**EXERCISE AIM:** Reproduce the court report below word for word, from "Collier was sentenced" to "sentence was excessive.".

**SOURCE DOCUMENT:**
She was armed with a large knife and picked up a brick before throwing it through the lounge room window and kicking in a second glass panel.
Collier crawled through the broken window and threatened her mum, shouting out “I’m going to cut your throat”.
Her father and her son had to pin her to the ground, with her son punching her in the hand to make her drop the blade.
Police attended soon after.
She had earlier attended a friend's house in Manly Crescent and threw two paving blocks through windows.
Collier was sentenced in March last year and ordered to serve a maximum five years and nine months behind bars.
She recently appealed the jail term, arguing the judge failed to give enough weight to her mental condition at the time of the offence, her efforts to rehabilitate, and the fact she hadn’t been jailed before.
She argued the sentence was excessive.
Judges Phillip Priest and Kim Hargrave wiped 16 months off the minimum sentence on Monday, and reduced the maximum jail term by two years and one month.
The court heard Collier had PTSD and injected ice from 2011 to December 2015, and had relapsed before the offence.
Psychologist Carla Lechner said Collier had a drug induced disorder as a result of stimulant and marijuana use.
She has priors for violence against family members, who took out intervention orders.
Sentencing judge Marilyn Harbison said it was “an extremely frightening incident where it seems quite clear that each one of the people in the house that day thought that your client was going to kill her mother”.
The appeal judges said while drug addiction was a major cause of her offending, underlying depression and PTSD had a “real connection with the offending” before reducing the sentence.

**RECORD EXCERPTS:**
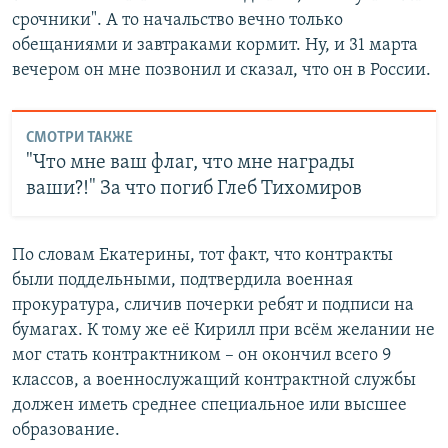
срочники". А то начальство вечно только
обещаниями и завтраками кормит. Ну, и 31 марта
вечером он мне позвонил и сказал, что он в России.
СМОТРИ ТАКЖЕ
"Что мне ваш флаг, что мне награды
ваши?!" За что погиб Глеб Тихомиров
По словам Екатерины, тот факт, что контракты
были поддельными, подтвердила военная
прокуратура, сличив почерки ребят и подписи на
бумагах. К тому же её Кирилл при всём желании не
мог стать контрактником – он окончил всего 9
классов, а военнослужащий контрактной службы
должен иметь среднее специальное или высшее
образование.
--
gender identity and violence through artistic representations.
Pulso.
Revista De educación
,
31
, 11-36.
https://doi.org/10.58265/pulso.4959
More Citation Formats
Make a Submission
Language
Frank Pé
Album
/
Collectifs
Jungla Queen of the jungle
* * *
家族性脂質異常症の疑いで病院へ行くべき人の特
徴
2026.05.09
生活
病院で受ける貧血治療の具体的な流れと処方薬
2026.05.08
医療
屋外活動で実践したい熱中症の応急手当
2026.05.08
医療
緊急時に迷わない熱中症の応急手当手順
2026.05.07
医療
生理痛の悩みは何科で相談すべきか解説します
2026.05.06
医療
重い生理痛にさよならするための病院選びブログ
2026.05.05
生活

**REPLY:**
Collier was sentenced in March last year and ordered to serve a maximum five years and nine months behind bars.
She recently appealed the jail term, arguing the judge failed to give enough weight to her mental condition at the time of the offence, her efforts to rehabilitate, and the fact she hadn’t been jailed before.
She argued the sentence was excessive.